My sons have lost their father. My mind is still trying to catch up with reality.

There are no words for grief.

Yes. I am thankful my sons knew their father. I am thankful for the years of life spent together. I am thankful that I didn’t break down and scream and wail when I buried my husband. I am thankful that I could maintain a facade of strength for my children.
I wake up at 4 a.m. wondering what happens next. What do I do now? What will happen to my children?
Someone tells me stories of sons who have lost their fathers at a young age–of how sons mourn that loss even into later life. They tell me there are moments when children will want no one else but their father. I understand this. I comprehend what people are trying to say. I understand, things will never be the same again. I understand that the future has become even more uncertain than it was.

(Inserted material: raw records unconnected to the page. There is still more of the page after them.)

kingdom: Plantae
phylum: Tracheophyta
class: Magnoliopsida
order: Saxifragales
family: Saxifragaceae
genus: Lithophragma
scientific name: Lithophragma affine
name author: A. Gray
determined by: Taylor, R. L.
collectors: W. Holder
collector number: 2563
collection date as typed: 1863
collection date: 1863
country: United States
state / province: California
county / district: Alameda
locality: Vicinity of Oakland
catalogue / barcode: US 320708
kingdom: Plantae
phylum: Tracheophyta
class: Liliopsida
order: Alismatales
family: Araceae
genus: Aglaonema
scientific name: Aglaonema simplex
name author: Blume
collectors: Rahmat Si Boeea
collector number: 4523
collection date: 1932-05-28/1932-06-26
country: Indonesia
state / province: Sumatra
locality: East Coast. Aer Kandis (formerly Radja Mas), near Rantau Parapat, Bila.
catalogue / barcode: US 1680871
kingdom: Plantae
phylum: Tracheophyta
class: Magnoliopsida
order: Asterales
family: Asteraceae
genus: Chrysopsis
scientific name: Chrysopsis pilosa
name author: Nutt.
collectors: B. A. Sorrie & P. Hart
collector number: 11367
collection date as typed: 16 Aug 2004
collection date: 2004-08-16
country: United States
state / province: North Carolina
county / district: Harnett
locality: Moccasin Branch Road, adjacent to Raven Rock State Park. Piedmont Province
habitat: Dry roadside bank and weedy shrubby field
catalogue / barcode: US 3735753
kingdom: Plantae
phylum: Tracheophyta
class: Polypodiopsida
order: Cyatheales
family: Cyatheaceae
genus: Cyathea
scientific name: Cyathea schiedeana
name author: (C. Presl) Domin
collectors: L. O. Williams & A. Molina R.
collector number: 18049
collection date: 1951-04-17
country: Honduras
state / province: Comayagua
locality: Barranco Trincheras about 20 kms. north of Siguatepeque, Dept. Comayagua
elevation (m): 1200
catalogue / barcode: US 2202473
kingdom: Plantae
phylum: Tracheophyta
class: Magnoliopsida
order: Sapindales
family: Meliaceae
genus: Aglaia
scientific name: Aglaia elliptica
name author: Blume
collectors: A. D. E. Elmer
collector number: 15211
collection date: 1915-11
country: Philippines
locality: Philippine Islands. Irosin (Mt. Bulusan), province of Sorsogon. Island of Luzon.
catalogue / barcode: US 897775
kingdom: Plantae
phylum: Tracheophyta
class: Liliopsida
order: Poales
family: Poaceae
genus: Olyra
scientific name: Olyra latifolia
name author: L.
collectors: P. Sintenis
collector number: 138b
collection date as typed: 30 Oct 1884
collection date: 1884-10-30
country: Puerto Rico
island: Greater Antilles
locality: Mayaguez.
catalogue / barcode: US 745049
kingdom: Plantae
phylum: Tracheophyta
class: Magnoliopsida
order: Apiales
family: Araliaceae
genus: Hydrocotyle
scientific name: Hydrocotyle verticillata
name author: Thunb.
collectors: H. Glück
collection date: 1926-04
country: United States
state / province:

Who will fill up that loss? How do I fill it up? How do I become father and mother at the same time?
My eldest son steps into his father’s shoes. He tells me: Mom, if you do the laundry, I will clean the bathroom.
He clears up the kitchen without complaint, puts away clean dishes, stacks the cups, cleans out the sink, takes out the garbage, vacuums the hallway, the stairs, the floors.
My youngest son breaks into tears.
I miss Dad.
We all miss Dad.
We never got around to fixing the kitchen windows. My eldest son’s room is half-done. Our hallway is clogged with boxes from the attic improvement that will have to wait.
People tell me I should be proud of my sons, that my children are strong, that I am strong, that we will make it.
I am filled with sorrow for my children. I am angry at life. I also know others have gone through this loss and made it.
All I want is for my children to be happy. I want my eldest son to laugh again.